Kimyasal’a Hazır Mıyız?
Hatay sınırına oldukça yakın bir noktada bulunan ve bu nedenle TSK’nın yoğun askeri önlemler almaya devam ettiği İdlib’e yönelik olası bir askeri saldırının milyonlarca sivilin hayatını riske atarak yeni bir insani faciaya yol açacağı uyarısında bulunanların sayısı artarken, sürecin ‘kimyasal silah’ kısmında duranlar ise tek bir şey soruyor!
Türk Kızılay’ı, İdlib’de yaşanabilecek olası bir çatışma ortamı ve askeri operasyon sonrasında oluşabilecek kitlesel göçler için, gerek Suriye’nin kuzeyinde ve gerekse Türkiye sınırları içinde tedbir almaya devam ediyor. Türk Silahlı Kuvvetleri ise sürecin güvenliği adına, Hatay ve Kilis illerinin Suriye ile buluştuğu hat üzerinde önlemlerini sıkılaştırıyor. Peki, İdlib’te en kötü senaryo nedir? ABD Yönetimi’nden kamuoyuna yansıyan olası bir ‘kimyasal saldırı’ riski, bahse konu en kötü senaryo mu? Yoksa daha fazlası da var mı?
-MİLYONLAR!-
İdlib için konuşurken, yaklaşık 2.5 milyonluk bir kalabalıktan bahsediyoruz. Bu konuda yapılan bilgilendirmeye göre, kentteki insanların çok büyük bir kısmı, Suriye’nin içerisindeki farklı şehirlerden gelenler! Hama’dan, Humus’tan, Halep’ten ve Dera’dan… Sadece İdlib’in içerisinde, 400 civarındaki derme çatma kampta 7 bin civarında insanın yaşadığı da ulaşılan bilgiler arasında.
○ ○ ○ ○ ○ ○ ○
_Verilen görev_. Seçilen metinde "Hatay sınırına oldukça" ile başlayıp "fazlası da var mı?" ifadesine kadar süren kısmı, "Türk Silahlı Kuvvetleri" yerine "Türk Ordusu" koyarak yeniden yazın.

_Veri bölümü_.
○ ○ ○ ○ ○ ○ ○
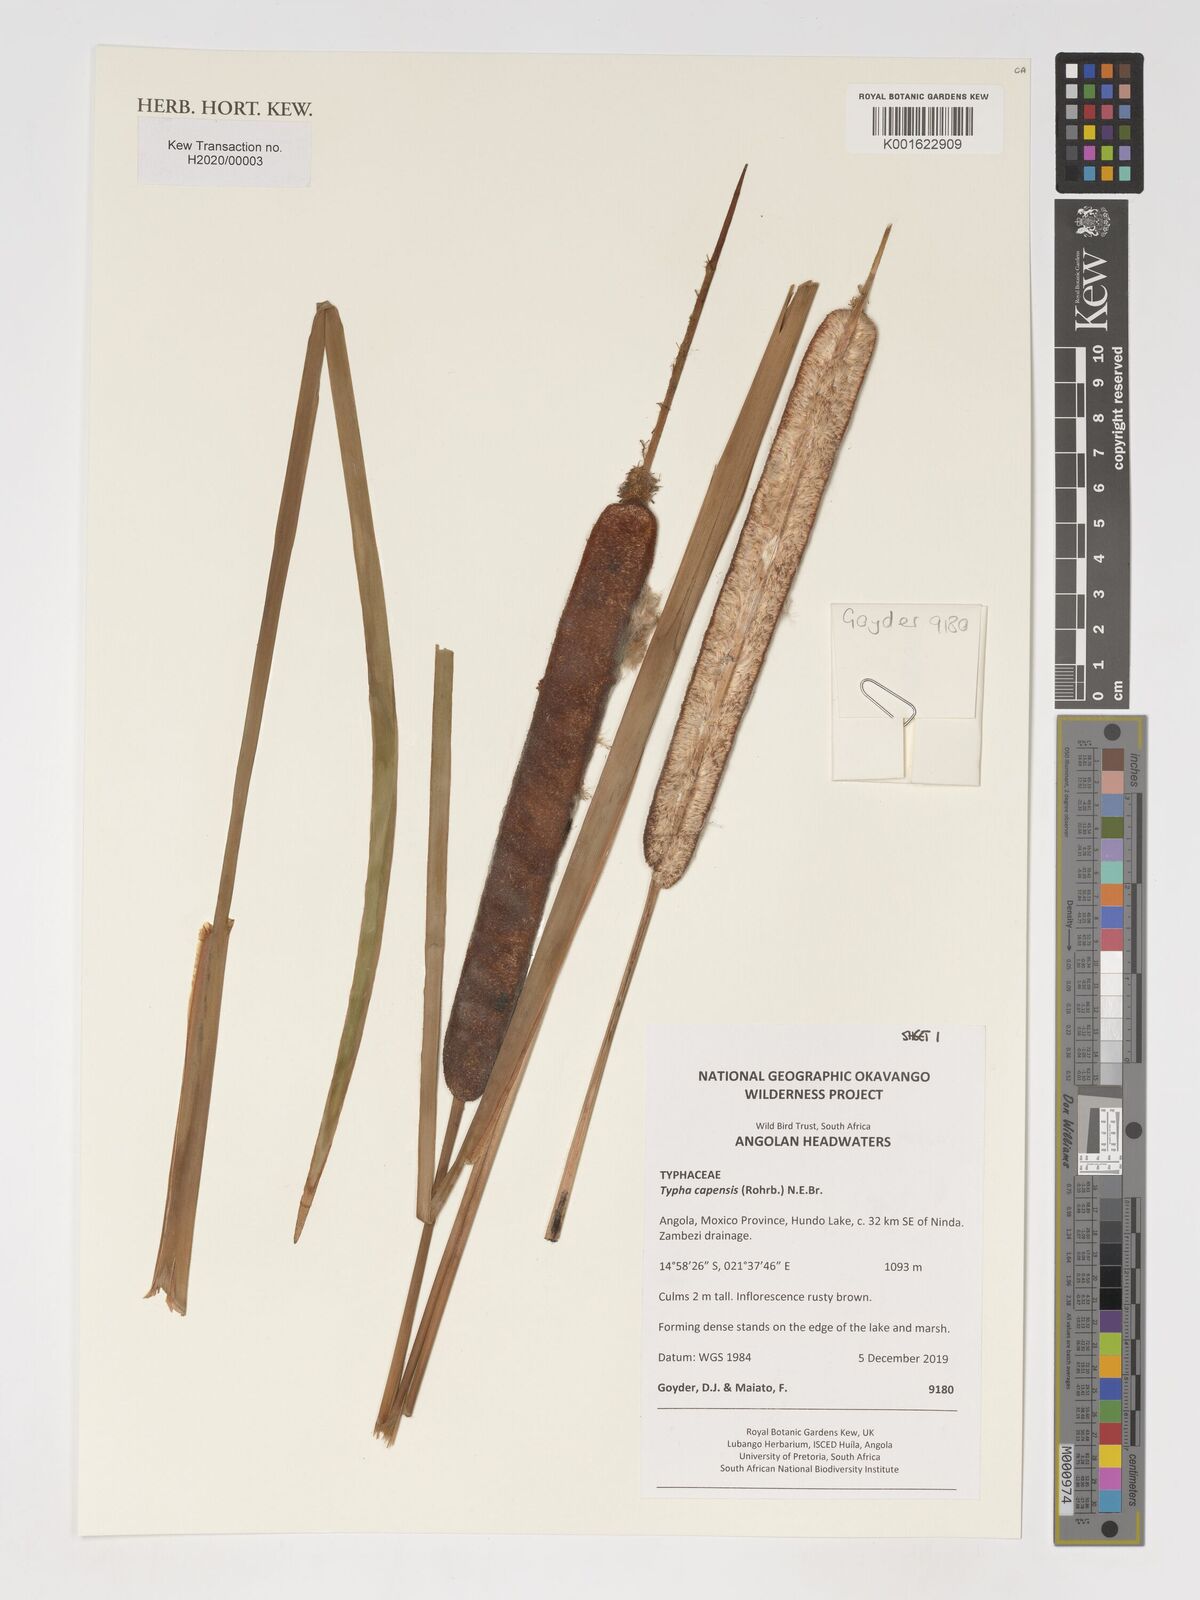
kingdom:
○ ○ ○ ○ ○ ○ ○
_Göreve yanıt_.
Hatay sınırına oldukça yakın bir noktada bulunan ve bu nedenle TSK’nın yoğun askeri önlemler almaya devam ettiği İdlib’e yönelik olası bir askeri saldırının milyonlarca sivilin hayatını riske atarak yeni bir insani faciaya yol açacağı uyarısında bulunanların sayısı artarken, sürecin ‘kimyasal silah’ kısmında duranlar ise tek bir şey soruyor!
Türk Kızılay’ı, İdlib’de yaşanabilecek olası bir çatışma ortamı ve askeri operasyon sonrasında oluşabilecek kitlesel göçler için, gerek Suriye’nin kuzeyinde ve gerekse Türkiye sınırları içinde tedbir almaya devam ediyor. Türk Ordusu ise sürecin güvenliği adına, Hatay ve Kilis illerinin Suriye ile buluştuğu hat üzerinde önlemlerini sıkılaştırıyor. Peki, İdlib’te en kötü senaryo nedir? ABD Yönetimi’nden kamuoyuna yansıyan olası bir ‘kimyasal saldırı’ riski, bahse konu en kötü senaryo mu? Yoksa daha fazlası da var mı?